I'll play the devil's advocate for a moment: Murdoch does have a point. "Hands-on" newspaper reading is diminishing at an alarming pace, and easy online availability of the news, something that used to be near-exclusive domain of printed papers for the last 200+ years [earlier, too, although nowhere near later volume], is probably one of the reasons why that happens: why pay for something one gets for free, gets often and without needing to stop by a newsstand? So Murdoch decided to do something about it.

Contrary to many above arguments, he does know what robots.txt is. But he's after a bigger game. Not being a two-bit player but an actual 8000-pound industrial gorilla, he may be just strong enough to DISRUPT the flow of news for a significant while, long enough for other content producers/ publishers to take note and reƫvaluate their options. In comparison with that Google's just a glorified aggregator, not a producer per se of the content. So let us not MISUNDERESTIMATE Murdoch, as G.W. Bush would have said it.

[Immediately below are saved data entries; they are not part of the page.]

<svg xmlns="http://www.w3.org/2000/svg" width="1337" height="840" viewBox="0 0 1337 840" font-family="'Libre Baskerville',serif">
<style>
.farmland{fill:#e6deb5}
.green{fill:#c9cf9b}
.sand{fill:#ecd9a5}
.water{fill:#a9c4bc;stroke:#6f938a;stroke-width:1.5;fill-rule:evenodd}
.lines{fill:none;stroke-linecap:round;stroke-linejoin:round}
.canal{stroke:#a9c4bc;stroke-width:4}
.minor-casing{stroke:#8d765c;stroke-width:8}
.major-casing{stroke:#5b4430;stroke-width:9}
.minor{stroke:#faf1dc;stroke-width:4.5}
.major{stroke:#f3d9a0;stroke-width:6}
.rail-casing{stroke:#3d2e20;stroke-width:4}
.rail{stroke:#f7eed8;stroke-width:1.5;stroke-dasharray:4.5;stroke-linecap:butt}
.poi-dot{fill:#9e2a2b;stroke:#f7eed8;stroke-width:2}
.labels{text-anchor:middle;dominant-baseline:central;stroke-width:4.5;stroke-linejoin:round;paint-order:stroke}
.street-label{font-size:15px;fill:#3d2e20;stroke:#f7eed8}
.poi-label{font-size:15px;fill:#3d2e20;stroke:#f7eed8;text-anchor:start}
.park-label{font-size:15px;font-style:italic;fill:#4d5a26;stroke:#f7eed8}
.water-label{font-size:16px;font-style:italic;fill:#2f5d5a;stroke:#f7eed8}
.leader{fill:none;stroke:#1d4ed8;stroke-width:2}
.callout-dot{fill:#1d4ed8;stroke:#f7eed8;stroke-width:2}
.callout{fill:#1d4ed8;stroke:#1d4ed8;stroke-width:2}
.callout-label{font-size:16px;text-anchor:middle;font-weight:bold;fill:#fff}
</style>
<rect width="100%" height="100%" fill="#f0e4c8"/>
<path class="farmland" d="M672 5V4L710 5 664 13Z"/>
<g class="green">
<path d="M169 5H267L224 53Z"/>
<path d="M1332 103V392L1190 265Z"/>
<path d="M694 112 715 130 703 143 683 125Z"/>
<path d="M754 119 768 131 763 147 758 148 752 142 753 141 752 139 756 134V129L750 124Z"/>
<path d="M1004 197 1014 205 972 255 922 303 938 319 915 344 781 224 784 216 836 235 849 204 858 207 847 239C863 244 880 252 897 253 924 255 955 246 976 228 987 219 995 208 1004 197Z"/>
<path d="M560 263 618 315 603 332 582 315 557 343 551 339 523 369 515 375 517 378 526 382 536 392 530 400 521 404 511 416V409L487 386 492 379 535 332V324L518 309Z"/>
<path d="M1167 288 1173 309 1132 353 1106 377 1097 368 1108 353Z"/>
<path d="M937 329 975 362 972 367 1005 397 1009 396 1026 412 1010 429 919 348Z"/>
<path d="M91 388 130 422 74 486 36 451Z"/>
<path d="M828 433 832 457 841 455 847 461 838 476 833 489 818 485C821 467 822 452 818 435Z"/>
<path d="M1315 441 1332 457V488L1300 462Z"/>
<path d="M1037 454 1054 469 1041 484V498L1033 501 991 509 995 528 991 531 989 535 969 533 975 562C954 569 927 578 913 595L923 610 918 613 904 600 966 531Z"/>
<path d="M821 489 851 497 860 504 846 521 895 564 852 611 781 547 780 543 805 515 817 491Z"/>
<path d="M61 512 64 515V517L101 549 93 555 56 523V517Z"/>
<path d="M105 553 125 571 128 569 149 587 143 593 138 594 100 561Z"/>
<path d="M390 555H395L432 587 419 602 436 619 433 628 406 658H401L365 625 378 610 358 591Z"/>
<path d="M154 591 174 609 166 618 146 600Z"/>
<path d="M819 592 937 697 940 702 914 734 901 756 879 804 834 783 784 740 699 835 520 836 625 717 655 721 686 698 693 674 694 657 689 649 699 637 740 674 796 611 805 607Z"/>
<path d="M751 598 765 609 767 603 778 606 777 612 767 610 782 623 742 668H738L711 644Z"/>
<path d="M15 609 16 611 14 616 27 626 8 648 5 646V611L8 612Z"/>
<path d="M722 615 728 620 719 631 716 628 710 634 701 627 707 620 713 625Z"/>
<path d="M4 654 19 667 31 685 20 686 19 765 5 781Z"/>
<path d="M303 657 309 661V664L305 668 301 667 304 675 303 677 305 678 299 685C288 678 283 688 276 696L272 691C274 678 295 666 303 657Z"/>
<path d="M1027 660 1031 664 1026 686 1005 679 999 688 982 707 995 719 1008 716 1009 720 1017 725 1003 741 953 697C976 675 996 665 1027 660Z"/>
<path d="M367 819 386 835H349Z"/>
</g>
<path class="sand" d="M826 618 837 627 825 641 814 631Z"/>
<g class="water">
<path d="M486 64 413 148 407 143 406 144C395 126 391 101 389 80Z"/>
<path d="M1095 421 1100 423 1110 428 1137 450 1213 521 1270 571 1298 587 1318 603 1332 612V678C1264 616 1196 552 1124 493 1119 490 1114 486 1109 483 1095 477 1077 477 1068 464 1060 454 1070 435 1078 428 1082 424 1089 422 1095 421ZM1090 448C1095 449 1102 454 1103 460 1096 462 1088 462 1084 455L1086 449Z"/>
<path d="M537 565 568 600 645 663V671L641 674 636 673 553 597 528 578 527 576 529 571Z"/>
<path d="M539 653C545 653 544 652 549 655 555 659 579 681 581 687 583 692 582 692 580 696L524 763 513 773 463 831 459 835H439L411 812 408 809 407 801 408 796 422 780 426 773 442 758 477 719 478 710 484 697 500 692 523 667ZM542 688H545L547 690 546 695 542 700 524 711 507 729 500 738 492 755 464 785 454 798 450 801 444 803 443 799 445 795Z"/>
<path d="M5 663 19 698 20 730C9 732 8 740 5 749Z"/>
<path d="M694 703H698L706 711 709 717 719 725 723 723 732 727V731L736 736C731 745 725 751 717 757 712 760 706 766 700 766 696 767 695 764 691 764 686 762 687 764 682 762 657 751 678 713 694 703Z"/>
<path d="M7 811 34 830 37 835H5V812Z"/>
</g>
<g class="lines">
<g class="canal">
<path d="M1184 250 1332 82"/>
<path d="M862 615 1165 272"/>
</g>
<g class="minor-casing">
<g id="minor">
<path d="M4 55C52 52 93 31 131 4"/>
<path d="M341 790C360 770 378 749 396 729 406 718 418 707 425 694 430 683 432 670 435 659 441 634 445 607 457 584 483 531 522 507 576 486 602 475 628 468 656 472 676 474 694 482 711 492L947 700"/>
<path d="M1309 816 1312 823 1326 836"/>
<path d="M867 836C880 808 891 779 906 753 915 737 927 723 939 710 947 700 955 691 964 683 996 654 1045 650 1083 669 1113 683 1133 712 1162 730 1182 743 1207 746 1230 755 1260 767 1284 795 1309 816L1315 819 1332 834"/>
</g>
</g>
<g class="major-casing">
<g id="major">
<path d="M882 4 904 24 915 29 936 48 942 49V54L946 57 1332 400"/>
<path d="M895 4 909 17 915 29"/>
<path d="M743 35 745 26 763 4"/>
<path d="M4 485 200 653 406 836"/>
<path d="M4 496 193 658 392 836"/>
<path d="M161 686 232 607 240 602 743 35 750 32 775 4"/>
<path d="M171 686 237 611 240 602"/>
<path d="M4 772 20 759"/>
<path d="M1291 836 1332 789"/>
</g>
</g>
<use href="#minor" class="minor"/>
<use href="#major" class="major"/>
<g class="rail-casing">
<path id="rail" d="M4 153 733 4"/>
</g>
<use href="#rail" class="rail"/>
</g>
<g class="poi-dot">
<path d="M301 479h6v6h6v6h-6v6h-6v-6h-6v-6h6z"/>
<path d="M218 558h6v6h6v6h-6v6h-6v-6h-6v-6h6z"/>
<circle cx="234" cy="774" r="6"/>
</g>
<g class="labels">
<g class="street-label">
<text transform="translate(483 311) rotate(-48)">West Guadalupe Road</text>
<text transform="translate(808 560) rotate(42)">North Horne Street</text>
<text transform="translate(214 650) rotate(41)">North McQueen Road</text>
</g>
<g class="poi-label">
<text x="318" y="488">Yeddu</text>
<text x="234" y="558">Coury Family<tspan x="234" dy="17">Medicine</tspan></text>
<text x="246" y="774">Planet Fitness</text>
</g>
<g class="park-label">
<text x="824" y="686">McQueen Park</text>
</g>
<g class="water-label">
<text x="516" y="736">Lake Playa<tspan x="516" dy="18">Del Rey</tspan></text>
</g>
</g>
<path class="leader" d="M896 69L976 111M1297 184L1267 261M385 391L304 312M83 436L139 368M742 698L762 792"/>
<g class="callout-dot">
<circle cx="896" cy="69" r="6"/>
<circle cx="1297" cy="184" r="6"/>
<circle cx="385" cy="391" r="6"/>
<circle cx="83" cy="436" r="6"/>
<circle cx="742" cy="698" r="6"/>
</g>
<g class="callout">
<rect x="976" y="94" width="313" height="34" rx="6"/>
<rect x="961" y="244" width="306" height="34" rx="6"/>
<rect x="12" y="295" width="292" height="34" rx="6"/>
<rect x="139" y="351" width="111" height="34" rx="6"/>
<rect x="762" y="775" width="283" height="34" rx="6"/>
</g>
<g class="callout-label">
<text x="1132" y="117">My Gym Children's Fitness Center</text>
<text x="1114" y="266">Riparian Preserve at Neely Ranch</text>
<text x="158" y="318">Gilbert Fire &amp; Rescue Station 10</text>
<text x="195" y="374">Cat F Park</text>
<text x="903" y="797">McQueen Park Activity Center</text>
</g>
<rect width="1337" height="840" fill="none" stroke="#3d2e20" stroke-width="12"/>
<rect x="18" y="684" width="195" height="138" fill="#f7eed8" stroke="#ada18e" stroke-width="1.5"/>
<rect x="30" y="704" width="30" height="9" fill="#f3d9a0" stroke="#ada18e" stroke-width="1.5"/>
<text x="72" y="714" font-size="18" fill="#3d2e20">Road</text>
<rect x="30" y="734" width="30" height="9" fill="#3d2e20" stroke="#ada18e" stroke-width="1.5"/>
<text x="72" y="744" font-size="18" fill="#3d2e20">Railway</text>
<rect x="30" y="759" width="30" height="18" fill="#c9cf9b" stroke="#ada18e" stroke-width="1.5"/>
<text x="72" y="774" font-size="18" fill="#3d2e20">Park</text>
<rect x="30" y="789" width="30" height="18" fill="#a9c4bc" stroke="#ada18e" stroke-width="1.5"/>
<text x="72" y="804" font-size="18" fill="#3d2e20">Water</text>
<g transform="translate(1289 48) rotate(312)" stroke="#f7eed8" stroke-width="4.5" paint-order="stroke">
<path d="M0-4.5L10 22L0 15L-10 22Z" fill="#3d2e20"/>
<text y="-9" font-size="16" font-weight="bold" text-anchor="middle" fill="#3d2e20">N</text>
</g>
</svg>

End of devilry. BTW. that NYT article of Eric Pfanner's "Google and News Corp. Do Need Each Other" http://blogoscoped.com/forum/164136.html summarizes the possible outcome pretty well: Murdoch, who does know a thing or two about methods of disruption (remember Wapping? here: http://www.amielandmelburn.org.uk/collections/mt/pdf/87_03_40.pdf), must have considered various exit options, points in the process at which he'll welcome negotiators from aggregators (etc). If, SAY (big "say"), he can get concessions from Google of ensuring that all newspaper-derived news appear in the index no earlier than 24 hours after the [published] fact, AND for being paid in relation to each text's size [or other common metric], then he may consider this a favourable outcome. Especially if any agreement will apply to all of news-gathering and -publishing industry. In the end, it's the economy, stupid.

George R [PersonRank 10]

14 years ago #

[Moved from "News Corp vs Google" – Tony]

Media conglomerate News Corp. partial holdings include many newspapers along with the Fox cable news channel. The Wall Street Journal is one of those newspapers. News Corp's chairman Rupert Murdoch's rhetoric has indicated he does not want Google to index those sites. He has not used robots.txt or other technical means to achieve that.

In The New York Times, Eric Pfanner analyzes who needs whom.